** begin PASSAGE GIVEN **

Billy played me “Old Five and Dimers,” and then kept on going. He had a whole sackful of songs, and by the time he ran out
of breath, I wanted to record all of them.
His songs were of a piece, and the only way you could ever understand Billy Joe was to hear his whole body of work. That was
how the concept for
Honky Tonk Heroes
came about. Billy Joe talked the way a modern cowboy would speak, if he stepped out of the West and lived today. He had a
command of Texas lingo, his world as down to earth and real as the day is long, and he wore his Lone Star birthright like
a badge. We all did.
The music reflected this. It was so ragged, with mistakes and bad notes, that it hardly sounded finished; but it was as simple
and to the point as I could make it. There was no mistaking what the songs were about. On “Ain’t No God in Mexico,” there
wasn’t more than three instruments. You didn’t need a twenty-piece orchestra. It was all there. The song was true to itself.

** end PASSAGE GIVEN **
** begin DATASET CONTENT **

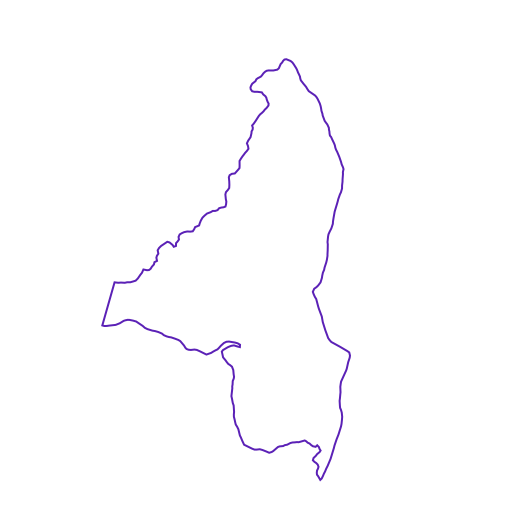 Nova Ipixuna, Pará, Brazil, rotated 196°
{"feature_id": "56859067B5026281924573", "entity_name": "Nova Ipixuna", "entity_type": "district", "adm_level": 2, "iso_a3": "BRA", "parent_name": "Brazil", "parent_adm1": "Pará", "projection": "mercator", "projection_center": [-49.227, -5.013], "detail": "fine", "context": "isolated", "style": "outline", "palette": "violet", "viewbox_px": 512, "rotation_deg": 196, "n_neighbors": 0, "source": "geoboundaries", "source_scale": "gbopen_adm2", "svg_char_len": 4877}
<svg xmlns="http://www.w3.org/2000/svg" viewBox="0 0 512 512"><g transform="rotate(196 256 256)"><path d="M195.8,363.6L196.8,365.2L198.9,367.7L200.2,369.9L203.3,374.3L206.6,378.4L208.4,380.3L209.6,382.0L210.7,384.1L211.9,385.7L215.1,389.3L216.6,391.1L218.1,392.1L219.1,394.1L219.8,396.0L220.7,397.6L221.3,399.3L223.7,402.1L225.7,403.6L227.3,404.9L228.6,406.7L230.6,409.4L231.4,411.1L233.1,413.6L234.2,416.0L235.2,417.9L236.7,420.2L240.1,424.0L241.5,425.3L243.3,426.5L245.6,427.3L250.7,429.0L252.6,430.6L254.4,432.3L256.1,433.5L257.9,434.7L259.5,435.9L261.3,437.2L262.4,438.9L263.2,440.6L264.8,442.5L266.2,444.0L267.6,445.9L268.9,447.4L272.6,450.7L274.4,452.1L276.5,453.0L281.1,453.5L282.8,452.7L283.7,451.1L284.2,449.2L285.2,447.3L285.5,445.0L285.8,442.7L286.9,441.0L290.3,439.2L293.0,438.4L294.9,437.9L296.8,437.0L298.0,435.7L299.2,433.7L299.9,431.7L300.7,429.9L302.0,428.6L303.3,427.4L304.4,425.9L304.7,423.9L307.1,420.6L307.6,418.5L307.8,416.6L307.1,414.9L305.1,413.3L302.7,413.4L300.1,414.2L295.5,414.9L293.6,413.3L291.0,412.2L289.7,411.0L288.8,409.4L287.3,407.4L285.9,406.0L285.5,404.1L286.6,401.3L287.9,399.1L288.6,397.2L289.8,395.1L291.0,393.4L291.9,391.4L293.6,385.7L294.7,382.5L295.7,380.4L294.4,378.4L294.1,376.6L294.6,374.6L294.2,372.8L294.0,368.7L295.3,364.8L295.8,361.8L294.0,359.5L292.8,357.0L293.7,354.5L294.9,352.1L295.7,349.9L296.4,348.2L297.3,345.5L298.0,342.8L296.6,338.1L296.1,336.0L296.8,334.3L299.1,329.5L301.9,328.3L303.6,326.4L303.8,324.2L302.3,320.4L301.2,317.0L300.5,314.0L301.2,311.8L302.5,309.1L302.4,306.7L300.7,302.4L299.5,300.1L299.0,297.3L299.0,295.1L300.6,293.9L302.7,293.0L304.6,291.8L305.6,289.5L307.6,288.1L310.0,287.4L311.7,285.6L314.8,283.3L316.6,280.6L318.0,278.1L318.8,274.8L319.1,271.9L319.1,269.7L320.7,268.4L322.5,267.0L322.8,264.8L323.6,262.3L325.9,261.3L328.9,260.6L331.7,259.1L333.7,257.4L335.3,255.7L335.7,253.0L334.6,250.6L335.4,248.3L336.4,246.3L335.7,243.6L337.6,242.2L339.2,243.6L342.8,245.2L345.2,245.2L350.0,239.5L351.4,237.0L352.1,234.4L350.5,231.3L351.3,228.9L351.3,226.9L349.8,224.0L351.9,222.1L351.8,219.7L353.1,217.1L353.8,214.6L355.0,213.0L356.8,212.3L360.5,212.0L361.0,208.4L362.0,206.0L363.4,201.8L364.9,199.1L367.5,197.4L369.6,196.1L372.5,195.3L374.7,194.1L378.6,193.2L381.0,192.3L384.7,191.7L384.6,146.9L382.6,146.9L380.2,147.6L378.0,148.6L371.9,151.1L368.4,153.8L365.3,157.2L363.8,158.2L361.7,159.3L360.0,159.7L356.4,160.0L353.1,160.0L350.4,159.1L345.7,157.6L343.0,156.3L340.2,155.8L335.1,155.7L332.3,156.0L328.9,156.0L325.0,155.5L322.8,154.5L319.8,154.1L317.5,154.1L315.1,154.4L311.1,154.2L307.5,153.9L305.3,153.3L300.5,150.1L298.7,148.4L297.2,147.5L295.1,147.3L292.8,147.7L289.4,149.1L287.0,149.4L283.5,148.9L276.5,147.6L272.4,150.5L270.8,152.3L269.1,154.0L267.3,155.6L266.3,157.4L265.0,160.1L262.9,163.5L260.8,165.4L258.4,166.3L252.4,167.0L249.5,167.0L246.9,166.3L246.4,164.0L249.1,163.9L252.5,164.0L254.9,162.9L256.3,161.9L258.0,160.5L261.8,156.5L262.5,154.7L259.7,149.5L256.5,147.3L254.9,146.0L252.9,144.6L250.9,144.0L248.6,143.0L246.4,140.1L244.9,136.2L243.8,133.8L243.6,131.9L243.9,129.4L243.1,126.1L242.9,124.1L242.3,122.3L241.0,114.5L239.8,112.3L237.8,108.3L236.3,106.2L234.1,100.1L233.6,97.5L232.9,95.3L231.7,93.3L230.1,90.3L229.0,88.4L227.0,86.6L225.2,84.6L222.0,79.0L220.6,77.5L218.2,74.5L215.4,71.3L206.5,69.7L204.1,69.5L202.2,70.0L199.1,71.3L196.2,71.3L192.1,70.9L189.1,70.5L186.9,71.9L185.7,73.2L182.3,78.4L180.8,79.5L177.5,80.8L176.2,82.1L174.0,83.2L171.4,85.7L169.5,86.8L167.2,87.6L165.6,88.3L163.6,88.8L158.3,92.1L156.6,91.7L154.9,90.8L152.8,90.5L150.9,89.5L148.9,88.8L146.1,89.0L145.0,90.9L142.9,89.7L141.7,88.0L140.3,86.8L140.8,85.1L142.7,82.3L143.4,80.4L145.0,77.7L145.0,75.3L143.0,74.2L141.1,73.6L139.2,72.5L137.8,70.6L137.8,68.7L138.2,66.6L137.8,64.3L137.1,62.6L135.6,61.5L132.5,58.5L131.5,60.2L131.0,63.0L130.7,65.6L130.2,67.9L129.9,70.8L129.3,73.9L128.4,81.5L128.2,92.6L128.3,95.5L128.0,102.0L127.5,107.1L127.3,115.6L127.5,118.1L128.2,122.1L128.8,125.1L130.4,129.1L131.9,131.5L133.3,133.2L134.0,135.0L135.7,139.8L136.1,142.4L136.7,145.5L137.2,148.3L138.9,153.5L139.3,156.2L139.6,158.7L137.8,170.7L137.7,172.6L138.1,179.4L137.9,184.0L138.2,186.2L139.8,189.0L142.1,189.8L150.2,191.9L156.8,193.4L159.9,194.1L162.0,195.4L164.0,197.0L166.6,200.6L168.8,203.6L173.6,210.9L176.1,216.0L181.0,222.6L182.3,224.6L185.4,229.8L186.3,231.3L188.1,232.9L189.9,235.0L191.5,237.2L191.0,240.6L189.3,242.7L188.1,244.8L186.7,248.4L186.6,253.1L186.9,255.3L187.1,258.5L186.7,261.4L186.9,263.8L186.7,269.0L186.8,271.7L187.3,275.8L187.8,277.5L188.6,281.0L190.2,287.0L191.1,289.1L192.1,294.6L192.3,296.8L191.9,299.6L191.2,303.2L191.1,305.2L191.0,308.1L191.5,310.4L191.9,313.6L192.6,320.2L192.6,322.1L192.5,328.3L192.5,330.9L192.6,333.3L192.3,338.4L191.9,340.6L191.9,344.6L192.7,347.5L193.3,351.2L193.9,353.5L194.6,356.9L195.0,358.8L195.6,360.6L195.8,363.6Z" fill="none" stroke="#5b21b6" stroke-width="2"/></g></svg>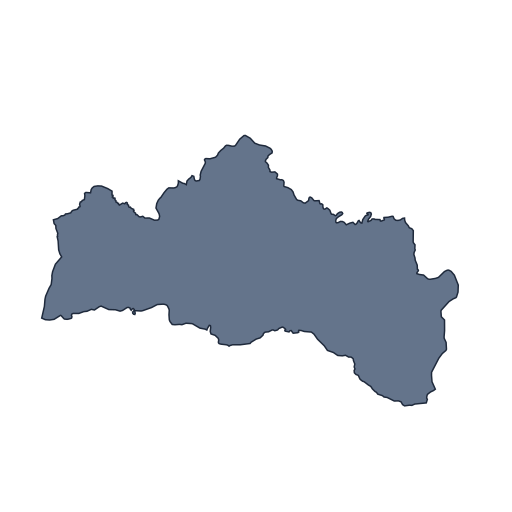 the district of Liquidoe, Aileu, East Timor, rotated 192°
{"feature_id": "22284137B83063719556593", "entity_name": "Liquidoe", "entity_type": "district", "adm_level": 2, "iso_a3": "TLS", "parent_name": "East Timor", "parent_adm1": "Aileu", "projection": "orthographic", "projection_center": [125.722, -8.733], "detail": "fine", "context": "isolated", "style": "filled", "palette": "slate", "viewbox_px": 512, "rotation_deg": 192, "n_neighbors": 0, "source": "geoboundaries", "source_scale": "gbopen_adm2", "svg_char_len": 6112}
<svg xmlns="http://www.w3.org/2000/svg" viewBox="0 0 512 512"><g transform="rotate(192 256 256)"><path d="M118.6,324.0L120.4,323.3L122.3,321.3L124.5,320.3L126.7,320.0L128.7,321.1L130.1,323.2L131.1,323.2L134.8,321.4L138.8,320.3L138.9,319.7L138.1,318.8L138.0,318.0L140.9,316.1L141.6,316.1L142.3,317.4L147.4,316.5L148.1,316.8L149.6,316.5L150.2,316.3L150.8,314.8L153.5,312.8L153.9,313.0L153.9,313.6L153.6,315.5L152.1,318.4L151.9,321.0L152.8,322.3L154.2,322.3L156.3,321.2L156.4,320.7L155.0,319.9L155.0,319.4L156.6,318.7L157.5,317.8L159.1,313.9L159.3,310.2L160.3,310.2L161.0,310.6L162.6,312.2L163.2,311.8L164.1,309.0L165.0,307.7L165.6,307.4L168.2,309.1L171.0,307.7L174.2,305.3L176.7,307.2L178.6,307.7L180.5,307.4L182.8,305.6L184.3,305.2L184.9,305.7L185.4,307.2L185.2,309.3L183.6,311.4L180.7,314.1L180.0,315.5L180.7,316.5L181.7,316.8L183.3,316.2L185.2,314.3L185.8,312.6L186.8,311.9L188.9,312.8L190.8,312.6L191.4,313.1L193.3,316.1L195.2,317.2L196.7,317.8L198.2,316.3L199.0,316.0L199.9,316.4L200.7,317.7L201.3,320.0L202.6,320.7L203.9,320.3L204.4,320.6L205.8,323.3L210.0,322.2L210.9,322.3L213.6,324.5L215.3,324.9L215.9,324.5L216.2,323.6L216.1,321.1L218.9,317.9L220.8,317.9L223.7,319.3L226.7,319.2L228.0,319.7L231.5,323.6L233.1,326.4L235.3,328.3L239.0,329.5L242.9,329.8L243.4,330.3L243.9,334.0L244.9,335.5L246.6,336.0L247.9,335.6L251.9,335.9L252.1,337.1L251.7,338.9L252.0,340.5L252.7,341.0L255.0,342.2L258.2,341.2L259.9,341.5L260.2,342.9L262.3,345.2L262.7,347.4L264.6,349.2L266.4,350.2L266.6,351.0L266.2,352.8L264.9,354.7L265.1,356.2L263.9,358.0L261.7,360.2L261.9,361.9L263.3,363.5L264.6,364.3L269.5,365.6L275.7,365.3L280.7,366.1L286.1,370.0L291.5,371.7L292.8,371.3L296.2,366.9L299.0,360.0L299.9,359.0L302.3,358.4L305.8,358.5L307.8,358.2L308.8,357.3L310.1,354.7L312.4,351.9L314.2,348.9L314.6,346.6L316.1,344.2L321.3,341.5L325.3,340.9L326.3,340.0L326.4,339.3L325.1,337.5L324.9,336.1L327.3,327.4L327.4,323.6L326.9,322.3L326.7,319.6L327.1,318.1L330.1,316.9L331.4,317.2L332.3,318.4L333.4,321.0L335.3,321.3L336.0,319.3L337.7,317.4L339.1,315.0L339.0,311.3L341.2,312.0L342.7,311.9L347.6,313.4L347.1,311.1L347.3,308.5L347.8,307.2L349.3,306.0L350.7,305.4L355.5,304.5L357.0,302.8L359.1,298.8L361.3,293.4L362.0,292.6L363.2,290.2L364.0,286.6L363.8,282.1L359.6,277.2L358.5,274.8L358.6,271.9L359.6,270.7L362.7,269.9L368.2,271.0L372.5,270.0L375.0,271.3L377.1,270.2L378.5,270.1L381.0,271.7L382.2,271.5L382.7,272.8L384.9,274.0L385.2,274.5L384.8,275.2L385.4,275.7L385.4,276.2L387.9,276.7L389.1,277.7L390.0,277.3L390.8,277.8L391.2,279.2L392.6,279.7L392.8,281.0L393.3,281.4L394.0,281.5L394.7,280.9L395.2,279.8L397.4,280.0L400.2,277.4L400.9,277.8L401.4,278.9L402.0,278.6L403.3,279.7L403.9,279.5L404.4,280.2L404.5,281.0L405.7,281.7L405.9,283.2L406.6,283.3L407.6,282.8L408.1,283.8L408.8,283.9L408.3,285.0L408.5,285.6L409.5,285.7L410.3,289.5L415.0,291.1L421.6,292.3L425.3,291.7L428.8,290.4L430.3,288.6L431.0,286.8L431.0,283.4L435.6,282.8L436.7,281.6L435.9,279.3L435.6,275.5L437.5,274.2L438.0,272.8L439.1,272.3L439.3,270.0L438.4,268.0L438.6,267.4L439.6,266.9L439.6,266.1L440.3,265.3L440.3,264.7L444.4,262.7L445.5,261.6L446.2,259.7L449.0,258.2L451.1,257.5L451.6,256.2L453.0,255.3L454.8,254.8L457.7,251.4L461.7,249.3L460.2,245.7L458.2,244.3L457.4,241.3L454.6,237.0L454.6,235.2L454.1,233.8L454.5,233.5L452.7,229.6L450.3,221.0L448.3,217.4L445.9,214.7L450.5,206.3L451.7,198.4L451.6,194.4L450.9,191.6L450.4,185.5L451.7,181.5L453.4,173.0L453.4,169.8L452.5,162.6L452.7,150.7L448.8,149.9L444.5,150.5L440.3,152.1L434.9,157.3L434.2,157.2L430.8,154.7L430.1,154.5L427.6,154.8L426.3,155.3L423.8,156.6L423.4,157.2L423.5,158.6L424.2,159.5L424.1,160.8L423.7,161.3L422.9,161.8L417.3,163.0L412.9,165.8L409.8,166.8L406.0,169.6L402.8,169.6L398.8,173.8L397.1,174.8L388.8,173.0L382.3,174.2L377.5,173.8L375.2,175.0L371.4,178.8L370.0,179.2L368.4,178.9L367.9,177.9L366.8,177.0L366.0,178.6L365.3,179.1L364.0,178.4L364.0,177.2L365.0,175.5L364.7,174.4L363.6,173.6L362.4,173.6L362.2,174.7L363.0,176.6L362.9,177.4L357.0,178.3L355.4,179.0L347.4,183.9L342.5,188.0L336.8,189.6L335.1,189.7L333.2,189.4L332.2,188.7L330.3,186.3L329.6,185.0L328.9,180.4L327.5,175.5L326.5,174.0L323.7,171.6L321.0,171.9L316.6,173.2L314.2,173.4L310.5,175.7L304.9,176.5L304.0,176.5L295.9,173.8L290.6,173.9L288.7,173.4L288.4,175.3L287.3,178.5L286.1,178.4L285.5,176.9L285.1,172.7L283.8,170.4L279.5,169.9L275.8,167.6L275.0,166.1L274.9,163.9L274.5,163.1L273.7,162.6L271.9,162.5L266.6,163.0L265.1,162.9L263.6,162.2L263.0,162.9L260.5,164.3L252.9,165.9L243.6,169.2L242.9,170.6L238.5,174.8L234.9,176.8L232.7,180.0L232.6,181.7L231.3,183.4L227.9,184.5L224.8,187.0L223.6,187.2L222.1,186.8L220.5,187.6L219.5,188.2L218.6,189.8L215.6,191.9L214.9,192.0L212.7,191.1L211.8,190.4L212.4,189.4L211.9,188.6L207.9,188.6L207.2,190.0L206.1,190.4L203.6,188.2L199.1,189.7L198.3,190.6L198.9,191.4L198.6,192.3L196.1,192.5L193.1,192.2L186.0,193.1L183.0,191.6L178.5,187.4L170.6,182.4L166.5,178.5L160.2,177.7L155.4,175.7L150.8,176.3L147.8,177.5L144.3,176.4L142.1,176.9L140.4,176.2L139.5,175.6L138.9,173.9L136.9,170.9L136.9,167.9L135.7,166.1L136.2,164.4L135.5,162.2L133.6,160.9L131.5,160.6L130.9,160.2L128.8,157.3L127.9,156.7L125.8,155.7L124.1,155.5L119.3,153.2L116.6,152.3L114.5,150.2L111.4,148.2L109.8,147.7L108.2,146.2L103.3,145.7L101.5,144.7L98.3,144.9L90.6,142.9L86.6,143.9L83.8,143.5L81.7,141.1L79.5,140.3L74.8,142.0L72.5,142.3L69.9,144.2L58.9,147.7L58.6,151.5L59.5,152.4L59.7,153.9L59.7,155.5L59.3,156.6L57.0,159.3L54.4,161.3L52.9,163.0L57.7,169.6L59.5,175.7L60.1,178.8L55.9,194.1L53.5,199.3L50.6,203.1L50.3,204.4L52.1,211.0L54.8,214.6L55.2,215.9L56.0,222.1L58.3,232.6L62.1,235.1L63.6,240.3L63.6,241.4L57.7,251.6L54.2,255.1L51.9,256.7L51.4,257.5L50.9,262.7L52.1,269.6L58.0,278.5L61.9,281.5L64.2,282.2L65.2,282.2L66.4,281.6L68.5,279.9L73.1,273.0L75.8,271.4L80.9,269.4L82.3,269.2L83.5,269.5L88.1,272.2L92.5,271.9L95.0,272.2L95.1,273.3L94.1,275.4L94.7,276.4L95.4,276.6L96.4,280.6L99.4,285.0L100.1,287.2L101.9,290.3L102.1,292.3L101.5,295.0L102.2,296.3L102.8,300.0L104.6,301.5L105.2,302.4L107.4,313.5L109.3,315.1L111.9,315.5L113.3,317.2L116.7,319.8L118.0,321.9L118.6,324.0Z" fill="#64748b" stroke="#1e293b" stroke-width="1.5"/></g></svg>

** end DATASET CONTENT **

**JOB:** Please write out the entire passage above about Billy Joe's songs and Honky Tonk Heroes, word for word.

**PROBLEM SOLUTION:**
Billy played me “Old Five and Dimers,” and then kept on going. He had a whole sackful of songs, and by the time he ran out
of breath, I wanted to record all of them.
His songs were of a piece, and the only way you could ever understand Billy Joe was to hear his whole body of work. That was
how the concept for
Honky Tonk Heroes
came about. Billy Joe talked the way a modern cowboy would speak, if he stepped out of the West and lived today. He had a
command of Texas lingo, his world as down to earth and real as the day is long, and he wore his Lone Star birthright like
a badge. We all did.
The music reflected this. It was so ragged, with mistakes and bad notes, that it hardly sounded finished; but it was as simple
and to the point as I could make it. There was no mistaking what the songs were about. On “Ain’t No God in Mexico,” there
wasn’t more than three instruments. You didn’t need a twenty-piece orchestra. It was all there. The song was true to itself.